━━ EXCERTO DO DOCUMENTO

OE 2025: linhas vermelhas na política fiscal?

  • Nuno Cunha Barnabé
  • 11 Outubro 2024

Conhecidas que são as diferenças programáticas entre a AD e o PS quase que podemos dar como adquirido que não irá ser aprovado nenhum novo imposto, designadamente um qualquer imposto sobre a fortuna.

Diferente da perceção geral, ou apesar disso, o Orçamento Anual do Estado é sobretudo um instrumento político. O exercício financeiro, de balanceamento de receitas e despesas, é instrumental. O essencial do processo de aprovação do Orçamento está reservado à seleção e modulação das medidas que, filtradas pelas opções estratégicas de cada ator político, o Governo e os partidos com assento parlamentar, pretende ver aprovadas.

Anos como este, em que o Governo não dispõe de uma maioria ou acordo de incidência parlamentar que permita assegurar a paternidade da Lei do Orçamento, relembra a natureza eminentemente política do processo orçamental. O espectro de eleições antecipadas em 2025, se a negociação falhar, acrescenta ao processo uma dimensão eleitoralista e imediatista. Naturalmente, existem condicionantes financeiras. Mas, também estas, não se limitam para 2025 às que decorrem do habitual quadro macroeconómico.

Recordemos o conjunto de medidas aprovadas pela Assembleia da República e pelo Governo, cujo impacto orçamental se refletirá no Orçamento para 2025. A abolição das portagens nas SCUT, a revisão extraordinária dos escalões de IRS ou o pagamento extraordinário de um complemento de pensão têm em comum um compromisso político subjacente com determinados grupos ou faixas económico-sociais do eleitorado. Na realidade por imposição legal a margem financeira de negociação do Orçamento para 2025 não pode deixar de incluir o impacto estimado das medidas extraordinárias já aprovadas. Estas serão sempre o ponto de partida e terão mesmo de ter cabimento na Lei do Orçamento do Estado para 2025. O Governo, desde cedo, afastou a hipótese de aprovar um Orçamento retificativo de 2024. Desde logo e enquanto proponente e responsável pela execução da Lei do Orçamento, parte para o exercício com a vantagem de controlar a narrativa financeira. Este facto explica a insistência do principal partido da oposição em obter os dados de execução orçamental de 2024.

Neste contexto, o que podemos esperar do Orçamento de Estado para 2025? Qual a viabilidade de um entendimento entre o Governo e o maior partido da oposição, o PS, para a sua aprovação? Limitando a apreciação à matéria de política fiscal para as pessoas e as famílias que tem ocupado posição central na discussão entre o Governo e o maior partido da oposição, podemos começar por assinalar o que previsivelmente não deverá acontecer. Conhecidas que são as diferenças programáticas entre a AD e o PS quase que podemos dar como adquirido que não irá ser aprovado nenhum novo imposto, designadamente um qualquer imposto sobre a fortuna ou o património mobiliário, apesar do lobby noticioso recente nesse sentido. Também não se prevê qualquer medida estrutural ou inovação sistemática, o que exigiria sempre uma maioria monocolor ou coesa no parlamento.

━━━━

--- INSTRUÇÕES DO EXERCÍCIO ---
No artigo sobre o Orçamento do Estado para 2025, que hipótese o Governo afastou desde cedo? O material que se segue não tem relação com o artigo sobre o Orçamento do Estado para 2025.

━━ REGISTOS EXTRAÍDOS

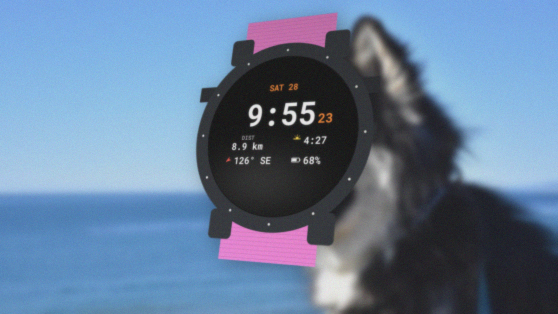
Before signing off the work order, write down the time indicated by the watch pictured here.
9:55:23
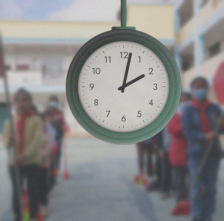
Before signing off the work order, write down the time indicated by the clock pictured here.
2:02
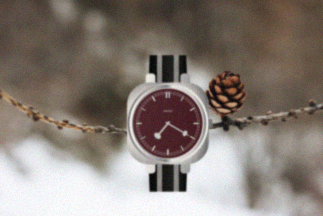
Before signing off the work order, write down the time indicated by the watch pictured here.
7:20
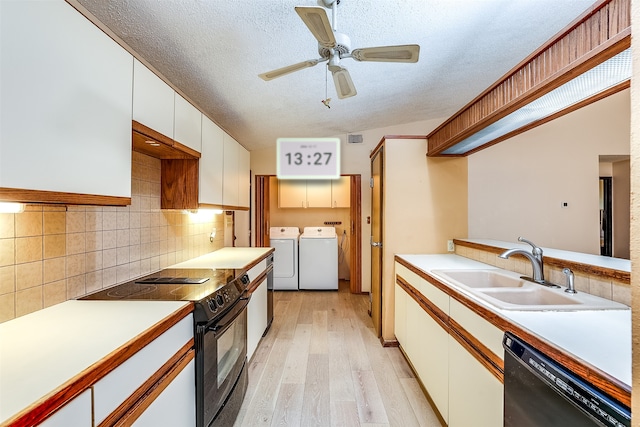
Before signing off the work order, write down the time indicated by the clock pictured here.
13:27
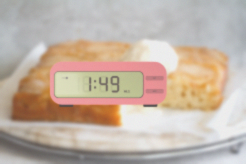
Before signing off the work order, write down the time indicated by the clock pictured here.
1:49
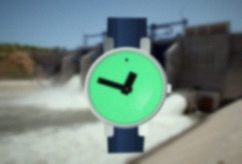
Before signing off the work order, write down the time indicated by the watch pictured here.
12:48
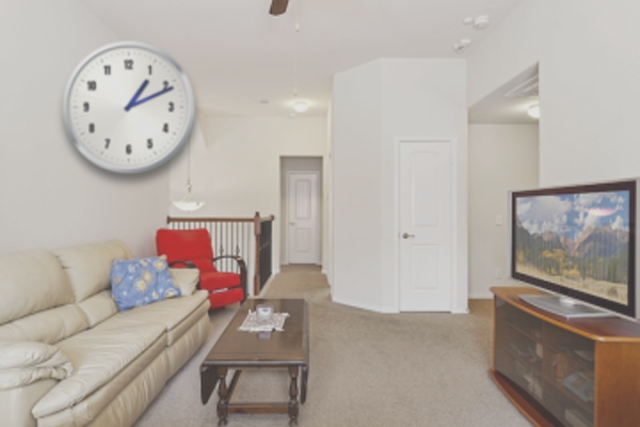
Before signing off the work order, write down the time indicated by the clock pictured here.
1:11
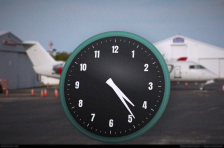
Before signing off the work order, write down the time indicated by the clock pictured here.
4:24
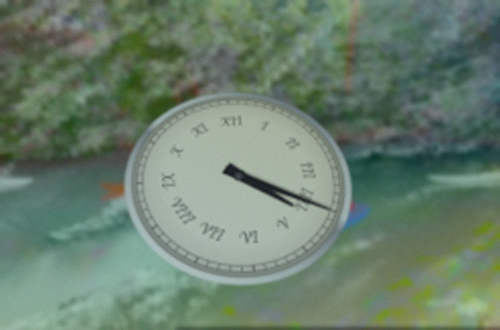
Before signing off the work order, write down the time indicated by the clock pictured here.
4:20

━━━━
━━ REGISTOS EXTRAÍDOS

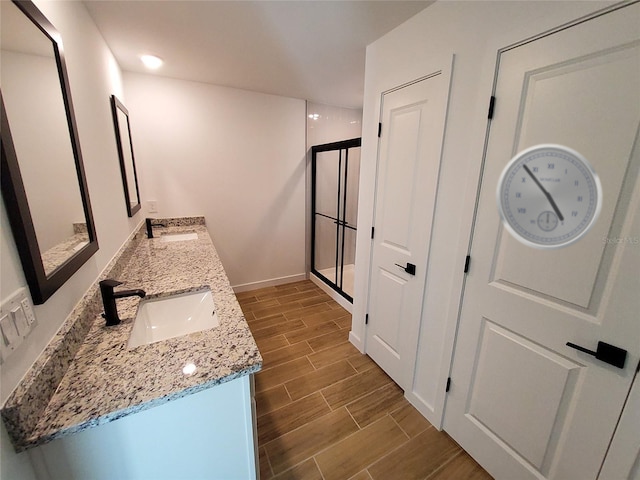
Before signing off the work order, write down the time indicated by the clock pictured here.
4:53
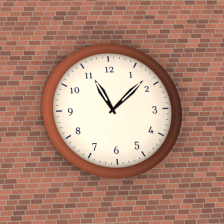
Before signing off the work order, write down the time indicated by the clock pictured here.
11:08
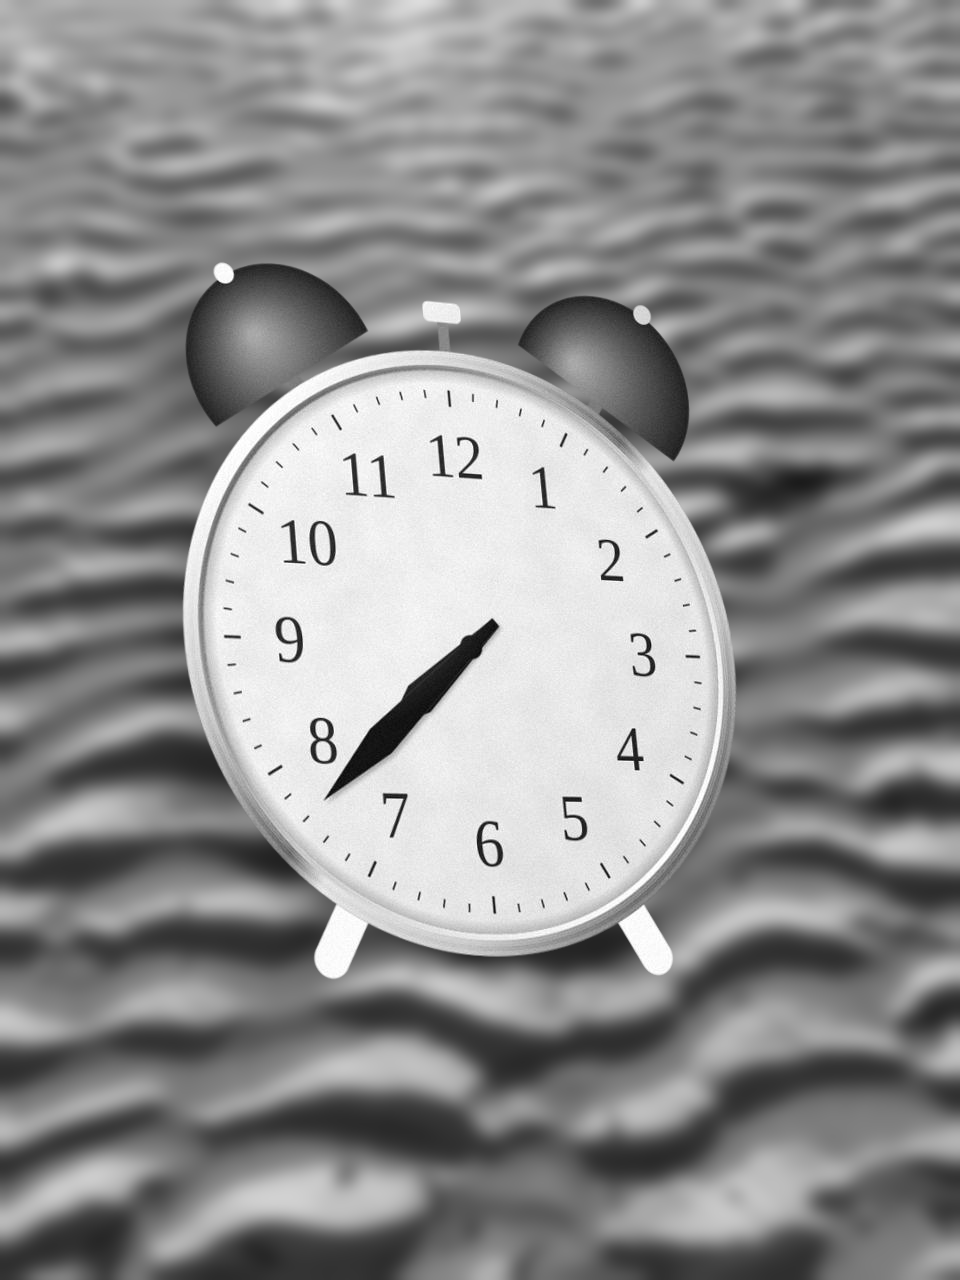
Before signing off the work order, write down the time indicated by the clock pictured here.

━━━━

--- TAREFA RESOLVIDA ---
A hipótese de aprovar um Orçamento retificativo de 2024.